◆ Task item ◆
Use the entries below and reproduce exactly the lines from the one containing "Voimme ajatella asiaa" down to the one containing "valita seuraavaksi kevein kaari, jne.", both of them included.

◆ Material to process ◆
───

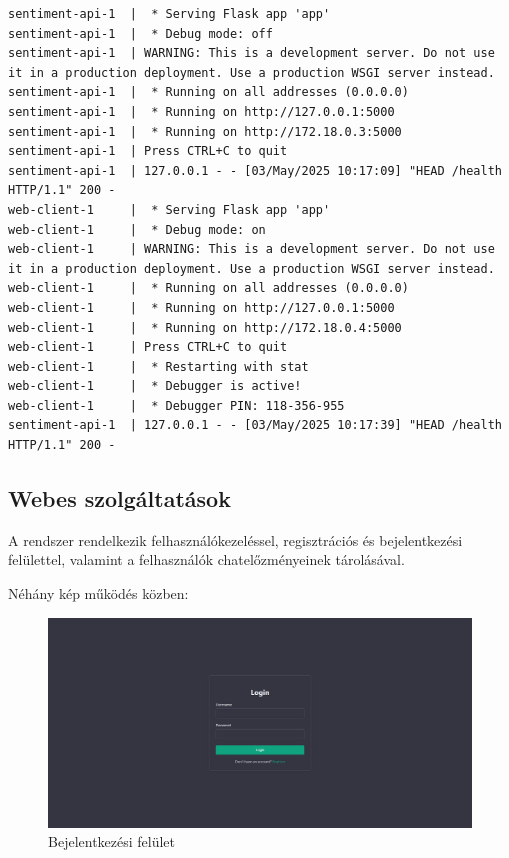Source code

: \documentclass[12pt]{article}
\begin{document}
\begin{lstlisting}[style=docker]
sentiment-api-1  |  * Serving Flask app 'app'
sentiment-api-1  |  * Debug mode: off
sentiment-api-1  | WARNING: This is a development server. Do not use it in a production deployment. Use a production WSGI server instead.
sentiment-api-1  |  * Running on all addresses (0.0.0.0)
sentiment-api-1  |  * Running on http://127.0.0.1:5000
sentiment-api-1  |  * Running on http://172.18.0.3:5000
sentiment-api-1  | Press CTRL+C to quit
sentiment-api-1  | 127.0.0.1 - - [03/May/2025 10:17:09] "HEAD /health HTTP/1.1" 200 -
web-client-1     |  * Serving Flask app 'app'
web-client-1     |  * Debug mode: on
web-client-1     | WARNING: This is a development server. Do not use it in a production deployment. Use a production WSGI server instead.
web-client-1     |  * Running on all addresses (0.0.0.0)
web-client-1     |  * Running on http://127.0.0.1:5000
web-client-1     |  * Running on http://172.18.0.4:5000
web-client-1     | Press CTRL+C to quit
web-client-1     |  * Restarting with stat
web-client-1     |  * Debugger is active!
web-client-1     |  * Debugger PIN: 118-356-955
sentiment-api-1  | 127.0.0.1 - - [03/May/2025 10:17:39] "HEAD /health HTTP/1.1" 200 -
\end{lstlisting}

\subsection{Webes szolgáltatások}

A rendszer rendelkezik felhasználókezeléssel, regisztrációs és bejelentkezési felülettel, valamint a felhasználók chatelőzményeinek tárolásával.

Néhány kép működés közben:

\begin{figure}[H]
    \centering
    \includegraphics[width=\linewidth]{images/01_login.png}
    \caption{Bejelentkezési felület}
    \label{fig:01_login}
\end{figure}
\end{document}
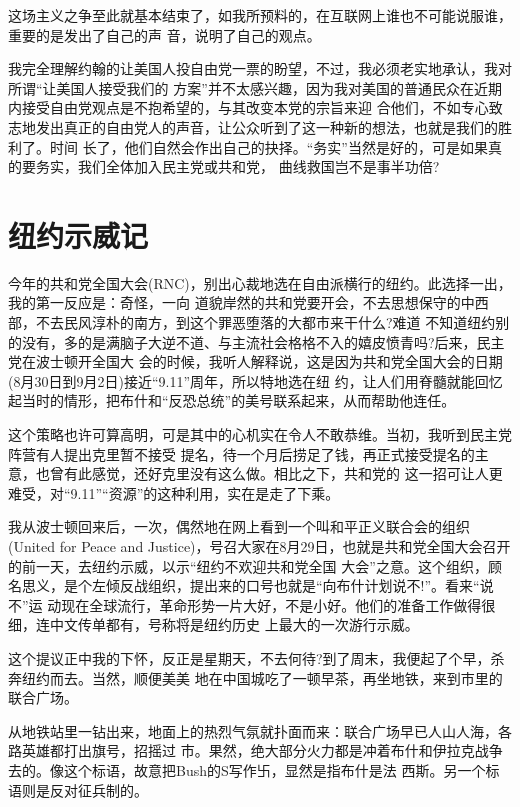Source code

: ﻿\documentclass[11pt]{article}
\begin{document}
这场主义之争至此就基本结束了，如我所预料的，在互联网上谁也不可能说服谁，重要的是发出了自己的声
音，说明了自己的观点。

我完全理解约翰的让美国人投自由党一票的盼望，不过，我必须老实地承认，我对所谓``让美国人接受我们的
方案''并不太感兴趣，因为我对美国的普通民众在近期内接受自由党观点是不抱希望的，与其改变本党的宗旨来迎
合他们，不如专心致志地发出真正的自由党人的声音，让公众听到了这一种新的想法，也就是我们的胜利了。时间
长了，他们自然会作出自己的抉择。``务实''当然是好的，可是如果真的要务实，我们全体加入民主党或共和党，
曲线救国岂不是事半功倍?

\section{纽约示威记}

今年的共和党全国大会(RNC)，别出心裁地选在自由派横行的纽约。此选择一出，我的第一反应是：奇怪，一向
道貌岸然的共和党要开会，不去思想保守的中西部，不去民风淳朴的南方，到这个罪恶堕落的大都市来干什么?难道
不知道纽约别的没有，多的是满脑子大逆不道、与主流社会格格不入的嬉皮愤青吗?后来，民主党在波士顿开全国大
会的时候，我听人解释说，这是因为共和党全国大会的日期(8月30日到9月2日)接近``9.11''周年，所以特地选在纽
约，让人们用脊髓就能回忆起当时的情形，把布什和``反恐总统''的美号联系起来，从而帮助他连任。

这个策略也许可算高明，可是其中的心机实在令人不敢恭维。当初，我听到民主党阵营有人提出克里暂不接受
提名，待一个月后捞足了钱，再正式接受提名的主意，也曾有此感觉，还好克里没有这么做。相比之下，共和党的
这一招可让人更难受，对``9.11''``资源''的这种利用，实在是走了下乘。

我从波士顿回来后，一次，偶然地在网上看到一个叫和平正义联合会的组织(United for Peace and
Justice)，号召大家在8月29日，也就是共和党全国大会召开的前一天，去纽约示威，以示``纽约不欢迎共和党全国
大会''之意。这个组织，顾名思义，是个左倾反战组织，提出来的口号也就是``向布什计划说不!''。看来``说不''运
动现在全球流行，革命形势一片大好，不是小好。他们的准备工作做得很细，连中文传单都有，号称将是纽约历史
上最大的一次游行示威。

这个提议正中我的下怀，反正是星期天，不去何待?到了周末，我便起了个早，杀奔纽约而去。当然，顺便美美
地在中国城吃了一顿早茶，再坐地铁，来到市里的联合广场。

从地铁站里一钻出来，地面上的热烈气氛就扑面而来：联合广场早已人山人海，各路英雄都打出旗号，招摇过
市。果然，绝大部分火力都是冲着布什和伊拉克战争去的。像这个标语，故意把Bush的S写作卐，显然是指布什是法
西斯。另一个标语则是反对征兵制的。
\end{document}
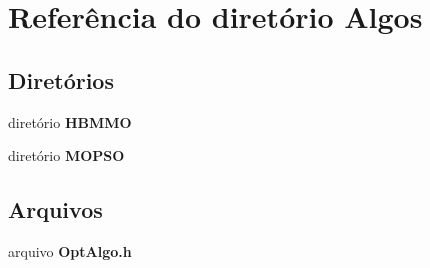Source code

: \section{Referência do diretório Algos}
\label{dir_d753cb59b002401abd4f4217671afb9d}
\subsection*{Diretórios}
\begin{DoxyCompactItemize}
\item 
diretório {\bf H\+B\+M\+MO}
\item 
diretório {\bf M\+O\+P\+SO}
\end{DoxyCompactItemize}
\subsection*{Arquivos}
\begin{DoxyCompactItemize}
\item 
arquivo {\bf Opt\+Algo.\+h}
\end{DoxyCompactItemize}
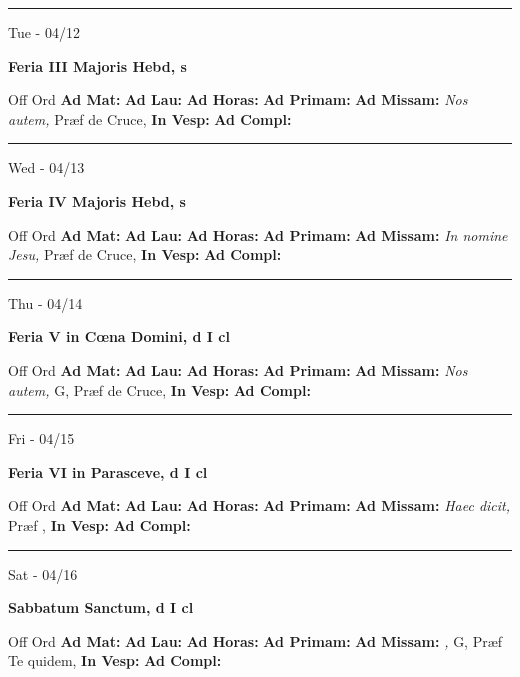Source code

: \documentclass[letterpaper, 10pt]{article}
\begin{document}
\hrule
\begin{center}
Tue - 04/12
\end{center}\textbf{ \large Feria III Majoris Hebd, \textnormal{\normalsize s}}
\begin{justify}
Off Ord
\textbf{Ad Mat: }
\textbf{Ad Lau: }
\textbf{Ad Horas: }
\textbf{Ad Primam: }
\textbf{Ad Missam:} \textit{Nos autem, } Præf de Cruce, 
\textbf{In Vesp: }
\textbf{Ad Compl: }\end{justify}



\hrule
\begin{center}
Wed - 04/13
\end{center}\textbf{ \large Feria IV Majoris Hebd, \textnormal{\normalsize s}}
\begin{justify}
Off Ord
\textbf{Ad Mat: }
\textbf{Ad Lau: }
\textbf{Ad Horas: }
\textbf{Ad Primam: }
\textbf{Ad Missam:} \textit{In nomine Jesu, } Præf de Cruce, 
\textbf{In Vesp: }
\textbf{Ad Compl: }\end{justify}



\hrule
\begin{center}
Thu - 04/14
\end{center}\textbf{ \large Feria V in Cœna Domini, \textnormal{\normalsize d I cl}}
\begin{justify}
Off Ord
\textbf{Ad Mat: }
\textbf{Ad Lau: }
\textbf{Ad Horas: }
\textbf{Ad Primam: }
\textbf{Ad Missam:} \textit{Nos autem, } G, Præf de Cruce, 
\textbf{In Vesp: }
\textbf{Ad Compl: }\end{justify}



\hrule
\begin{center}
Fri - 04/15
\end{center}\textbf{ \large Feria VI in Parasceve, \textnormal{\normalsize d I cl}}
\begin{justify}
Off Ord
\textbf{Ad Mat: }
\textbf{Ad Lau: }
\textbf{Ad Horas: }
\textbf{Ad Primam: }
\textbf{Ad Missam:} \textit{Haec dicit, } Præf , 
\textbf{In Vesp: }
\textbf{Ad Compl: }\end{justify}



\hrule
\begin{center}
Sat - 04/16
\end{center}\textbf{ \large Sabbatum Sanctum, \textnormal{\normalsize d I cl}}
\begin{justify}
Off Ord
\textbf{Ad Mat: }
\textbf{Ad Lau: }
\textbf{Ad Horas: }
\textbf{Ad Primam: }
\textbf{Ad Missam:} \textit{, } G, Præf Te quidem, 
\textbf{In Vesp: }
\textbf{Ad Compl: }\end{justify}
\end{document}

───

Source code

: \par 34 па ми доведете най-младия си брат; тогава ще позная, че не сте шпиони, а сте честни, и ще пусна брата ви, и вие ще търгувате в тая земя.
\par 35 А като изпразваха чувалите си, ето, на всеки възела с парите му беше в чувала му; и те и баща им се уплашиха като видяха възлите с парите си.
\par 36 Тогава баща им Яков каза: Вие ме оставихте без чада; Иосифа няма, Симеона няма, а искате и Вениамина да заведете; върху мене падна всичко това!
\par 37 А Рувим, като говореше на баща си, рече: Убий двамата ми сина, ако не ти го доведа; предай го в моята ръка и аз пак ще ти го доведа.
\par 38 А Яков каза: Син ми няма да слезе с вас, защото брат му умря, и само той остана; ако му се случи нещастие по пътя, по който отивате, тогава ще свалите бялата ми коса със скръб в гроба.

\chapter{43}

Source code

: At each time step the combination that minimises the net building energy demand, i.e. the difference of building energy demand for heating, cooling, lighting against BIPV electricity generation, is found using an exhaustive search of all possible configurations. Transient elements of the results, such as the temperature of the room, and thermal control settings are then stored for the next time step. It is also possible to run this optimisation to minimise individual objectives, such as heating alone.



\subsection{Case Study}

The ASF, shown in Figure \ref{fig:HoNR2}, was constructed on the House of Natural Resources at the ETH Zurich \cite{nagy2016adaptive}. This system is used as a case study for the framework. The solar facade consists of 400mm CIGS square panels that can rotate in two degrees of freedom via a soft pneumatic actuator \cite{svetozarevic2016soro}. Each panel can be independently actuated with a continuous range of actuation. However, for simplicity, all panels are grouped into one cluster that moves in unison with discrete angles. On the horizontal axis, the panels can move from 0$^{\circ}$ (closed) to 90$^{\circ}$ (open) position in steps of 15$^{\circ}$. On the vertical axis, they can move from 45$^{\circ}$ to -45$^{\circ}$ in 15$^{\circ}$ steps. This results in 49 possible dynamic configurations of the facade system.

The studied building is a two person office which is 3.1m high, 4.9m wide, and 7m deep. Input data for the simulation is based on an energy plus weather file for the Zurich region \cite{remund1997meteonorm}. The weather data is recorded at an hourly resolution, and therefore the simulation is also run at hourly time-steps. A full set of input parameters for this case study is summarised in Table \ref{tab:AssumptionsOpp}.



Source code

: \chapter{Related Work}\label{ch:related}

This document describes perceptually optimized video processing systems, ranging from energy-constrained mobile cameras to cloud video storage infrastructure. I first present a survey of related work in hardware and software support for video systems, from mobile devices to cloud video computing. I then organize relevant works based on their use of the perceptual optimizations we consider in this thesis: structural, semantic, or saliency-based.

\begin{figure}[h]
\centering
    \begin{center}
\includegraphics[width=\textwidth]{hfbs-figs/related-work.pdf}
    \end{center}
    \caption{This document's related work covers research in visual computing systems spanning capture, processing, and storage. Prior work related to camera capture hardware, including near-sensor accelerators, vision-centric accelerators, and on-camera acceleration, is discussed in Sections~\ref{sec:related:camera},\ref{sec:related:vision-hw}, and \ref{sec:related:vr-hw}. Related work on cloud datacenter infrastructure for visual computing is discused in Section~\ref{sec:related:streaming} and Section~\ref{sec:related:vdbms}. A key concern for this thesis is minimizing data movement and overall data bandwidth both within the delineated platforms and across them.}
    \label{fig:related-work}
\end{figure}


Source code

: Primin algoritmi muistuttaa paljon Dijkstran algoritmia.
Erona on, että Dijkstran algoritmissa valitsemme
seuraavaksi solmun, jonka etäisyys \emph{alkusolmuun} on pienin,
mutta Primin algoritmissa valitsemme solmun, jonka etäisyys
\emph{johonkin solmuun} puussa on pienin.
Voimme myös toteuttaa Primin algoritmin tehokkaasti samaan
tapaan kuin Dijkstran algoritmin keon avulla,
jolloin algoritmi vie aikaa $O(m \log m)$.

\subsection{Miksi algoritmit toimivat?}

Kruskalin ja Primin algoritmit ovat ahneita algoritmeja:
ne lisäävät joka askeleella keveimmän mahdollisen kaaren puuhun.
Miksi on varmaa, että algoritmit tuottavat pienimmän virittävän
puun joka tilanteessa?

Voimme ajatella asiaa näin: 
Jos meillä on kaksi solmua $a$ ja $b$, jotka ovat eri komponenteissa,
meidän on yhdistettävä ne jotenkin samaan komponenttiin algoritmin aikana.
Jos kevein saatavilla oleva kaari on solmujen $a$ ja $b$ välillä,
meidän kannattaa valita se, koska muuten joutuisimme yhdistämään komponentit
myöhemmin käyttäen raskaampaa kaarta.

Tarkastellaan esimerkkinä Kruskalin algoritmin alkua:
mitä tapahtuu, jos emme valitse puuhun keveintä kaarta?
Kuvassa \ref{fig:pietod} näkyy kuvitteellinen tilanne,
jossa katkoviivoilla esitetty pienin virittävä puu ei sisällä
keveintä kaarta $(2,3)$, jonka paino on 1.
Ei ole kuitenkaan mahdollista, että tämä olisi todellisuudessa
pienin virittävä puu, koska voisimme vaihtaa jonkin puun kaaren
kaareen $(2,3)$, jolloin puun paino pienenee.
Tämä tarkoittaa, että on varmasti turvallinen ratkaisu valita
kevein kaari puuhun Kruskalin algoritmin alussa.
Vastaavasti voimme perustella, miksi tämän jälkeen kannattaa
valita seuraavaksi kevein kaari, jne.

───

◆ The answer ◆
Voimme ajatella asiaa näin: 
Jos meillä on kaksi solmua $a$ ja $b$, jotka ovat eri komponenteissa,
meidän on yhdistettävä ne jotenkin samaan komponenttiin algoritmin aikana.
Jos kevein saatavilla oleva kaari on solmujen $a$ ja $b$ välillä,
meidän kannattaa valita se, koska muuten joutuisimme yhdistämään komponentit
myöhemmin käyttäen raskaampaa kaarta.

Tarkastellaan esimerkkinä Kruskalin algoritmin alkua:
mitä tapahtuu, jos emme valitse puuhun keveintä kaarta?
Kuvassa \ref{fig:pietod} näkyy kuvitteellinen tilanne,
jossa katkoviivoilla esitetty pienin virittävä puu ei sisällä
keveintä kaarta $(2,3)$, jonka paino on 1.
Ei ole kuitenkaan mahdollista, että tämä olisi todellisuudessa
pienin virittävä puu, koska voisimme vaihtaa jonkin puun kaaren
kaareen $(2,3)$, jolloin puun paino pienenee.
Tämä tarkoittaa, että on varmasti turvallinen ratkaisu valita
kevein kaari puuhun Kruskalin algoritmin alussa.
Vastaavasti voimme perustella, miksi tämän jälkeen kannattaa
valita seuraavaksi kevein kaari, jne.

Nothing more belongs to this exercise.